Since Howard Gardner’s “Frames of Mind: The Theory of Multiple Intelligences” in 1983 and Gordon Shaw and Francis Rauscher’s “Mozart Effect” in 1993, there has been much debate and research about whether or not studying music can be linked to better academic performance. .
You will find thousands of books, products, articles and websites discussing the benefits of studying music. For your convenience, the top 20 benefits reported for vocal and instrumental music study are listed below.
1. Musical training was linked to spatial-temporal reasoning. (That is, ability to read a map, put together puzzles, form mental images, transform/visualize things in space that develop over time, and recognize relationships between objects. These skills are often helpful in science, math, and chess.)
2. Musical symbols, structure, and rhythmic training utilize fractions, ratios, and proportions, all of which are important in math study.
3. Increases problem finding/solving, logical and thinking skills such as analysis, evaluation and the connection/organization of ideas
4. Optimizes brain neuron development and circulation
5. Helps motor development especially coordination of hands, eyes and body
6. Expands multiple intelligences and helps students transfer study skills, cognitive and communication skills from subject to subject in any curriculum
7. Group orchestra or ensemble activities help promote cooperation, social harmony and teach children discipline while working together towards a common goal.

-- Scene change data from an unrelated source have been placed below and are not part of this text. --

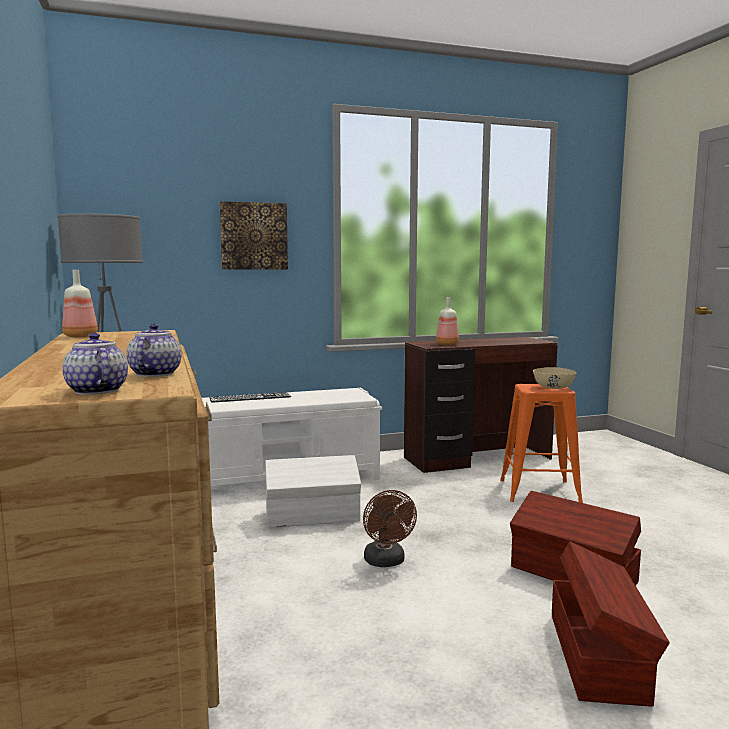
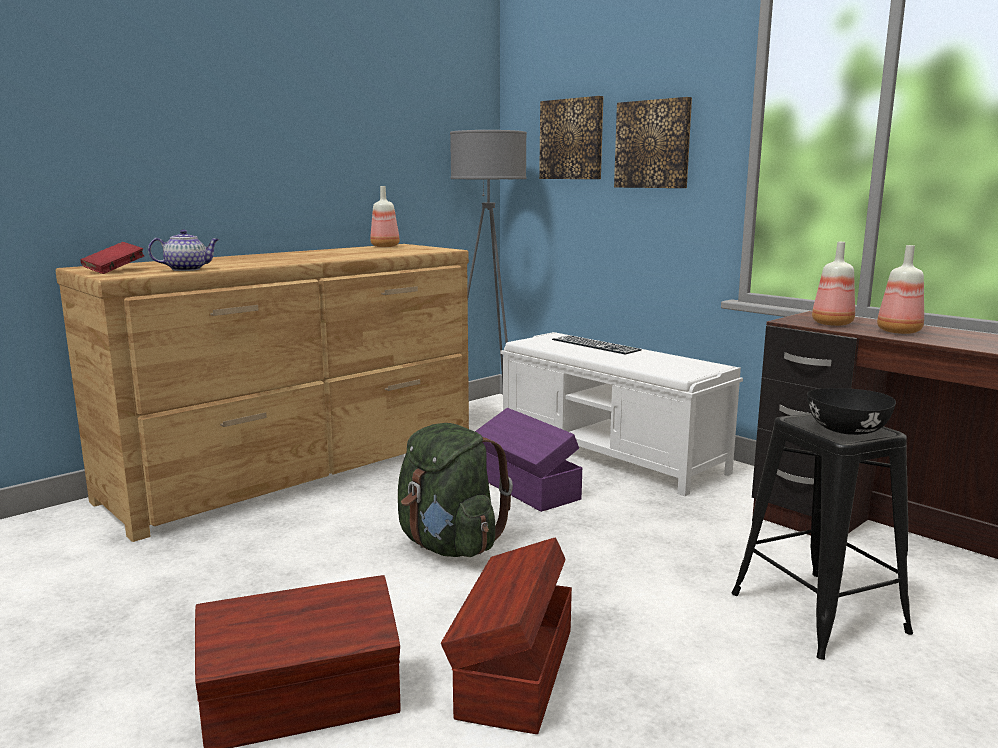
camera: 65 degrees right, 5 degrees up
teapot [63,333,128,395] -> red book [80,242,145,274]
white storage box [265,455,361,528] -> purple storage box [475,408,582,512]
brown fan [363,490,417,567] -> green backpack [398,423,513,557]
orange stool [500,384,583,503] -> black stool [732,413,913,660]
beige bowl [533,367,576,389] -> black bowl [807,388,896,435]
none -> picture [539,96,603,179]
none -> bottle [877,245,924,334]

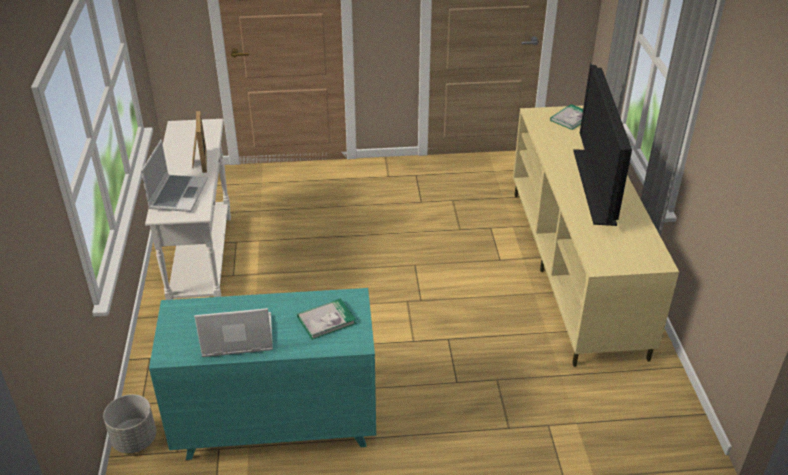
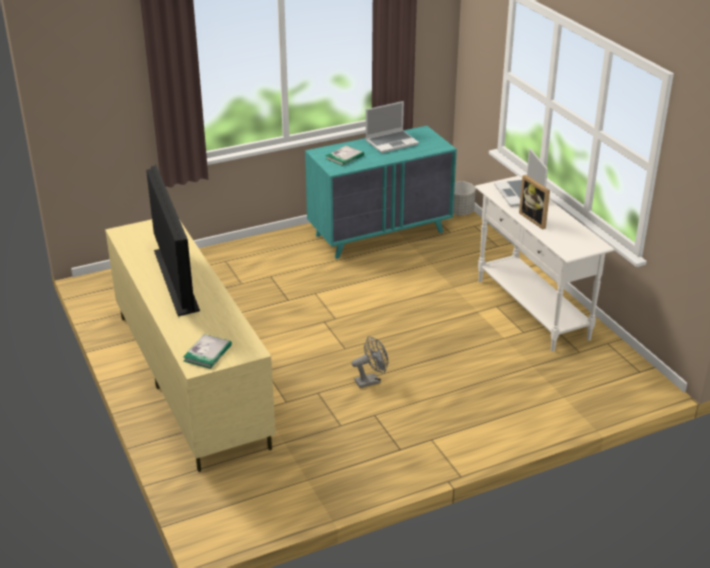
camera: 160 degrees right, 5 degrees down
none -> grey fan [352,336,389,388]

8. Music increases memory. For example, most people learn their ABCs by singing them. Repeating a melody in a predictable rhythmic song structure makes memorization easier.
9. Singing is a great way to help/improve reading skills and teaching. Karaoke is a perfect example. Children can learn a song by ear (auditory), but words on a television or computer screen provide a simultaneous visual anchor.

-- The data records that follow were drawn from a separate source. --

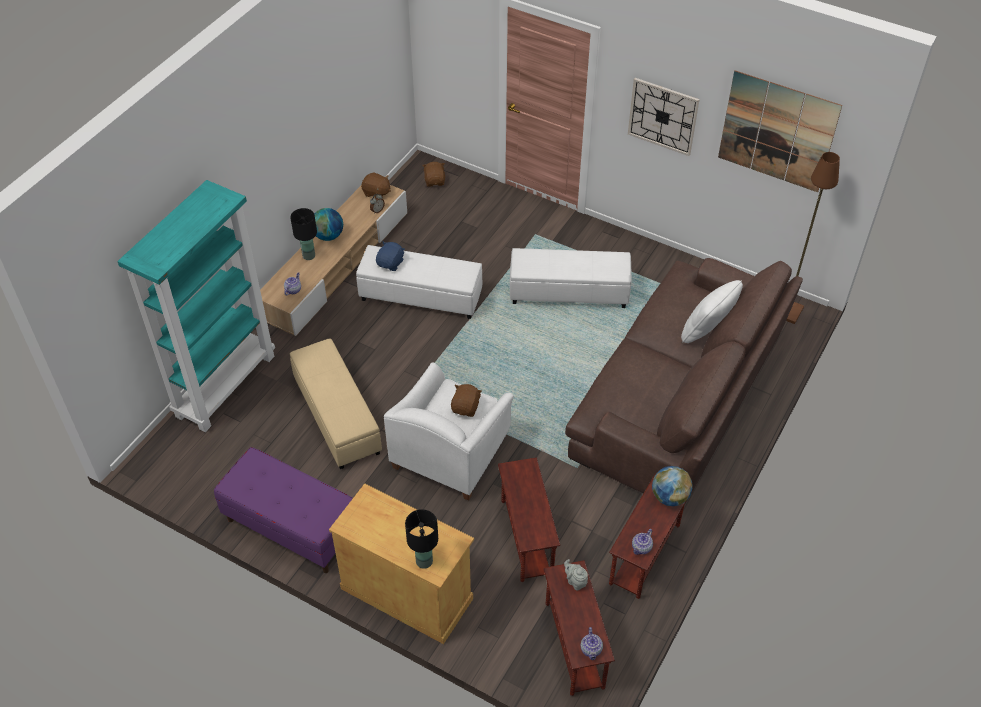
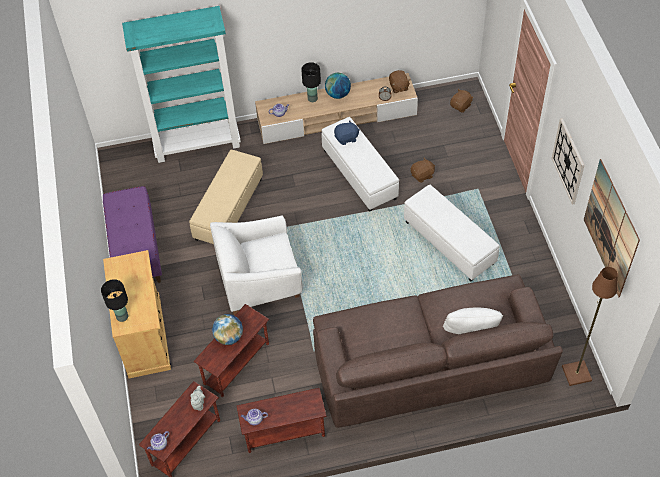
camera: 50 degrees right, 5 degrees up
brown plush toy [451,384,482,417] -> brown plush toy moved to [411,157,435,183]
globe [652,466,693,506] -> globe moved to [212,314,243,345]

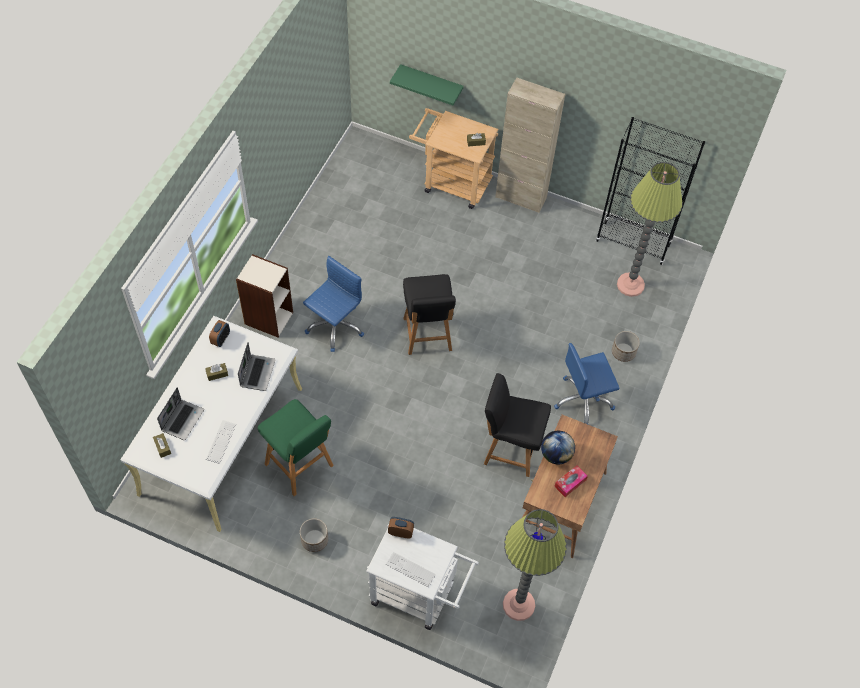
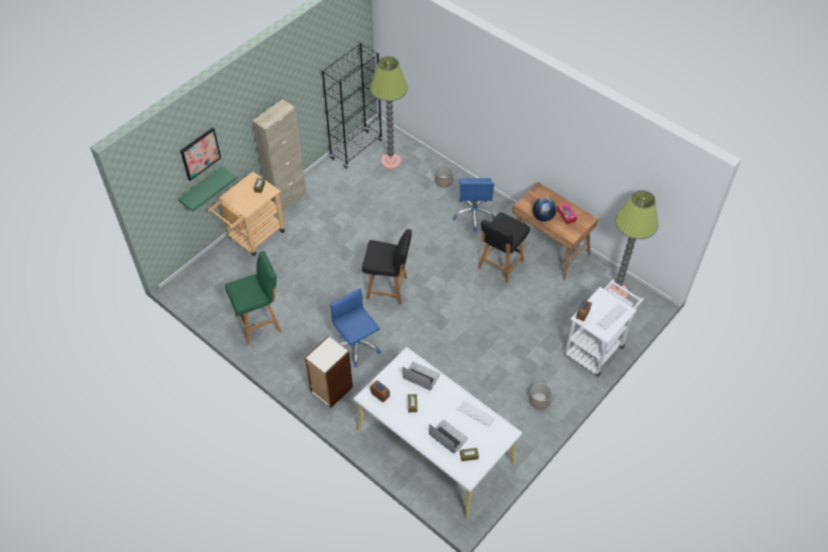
camera: 70 degrees left, 5 degrees down
green stool [258,399,334,496] -> green stool moved to [225,251,281,344]
none -> picture [180,128,221,181]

10. In vocal music learning rhythm, phrasing and pitch greatly improves language, pronunciation, grammar and vocabulary. This is especially noticeable when using songs in first and second language learning.
11. Improves critical reading and writing
12. Increases test scores, decreases performance anxiety and teaches children how to handle/manage stress during standardized tests.
13. Helps children channel unexpressed and/or negative emotions in a positive way
14. Strengthens creative thinking
15. Reading music and performing memorized pieces helps children think ahead
16. Improv helps people “think on their feet”
17. Solo activity is linked to self-esteem & self-efficacy. (concept of self-efficacy) Children learn to achieve their best.
18. When children prepare and constantly practice for a recital or performance, they work to sing/play without mistakes. They generally apply similar determination and determination to many future endeavors academic or otherwise.
19. Improves understanding of homework and enables higher levels of concentration
20. Children who study music usually have a better attitude, are more motivated and are less intimidated by learning new things
Strong music reading, written notation, sight singing (solfeggio), music theory, literacy and moving the body to music are solid, transferable skills. Learning is a two-way street. For example, it can be assumed that mathematics can also develop music. Academic achievement correlates positively with musical achievement and vice versa.
Already in the 19th century, the visionary Dr. Maria Montessori included music and art in her global school curricula to greatly improve and accelerate learning.
“Lorna Heyge, Ph.D., says: “As educational leaders turn to early childhood music because it promotes brain development, they will stay with music because of the joy and stimulation experienced in actual music-making. Learning music requires total commitment – that’s why it appeals so much to young children.”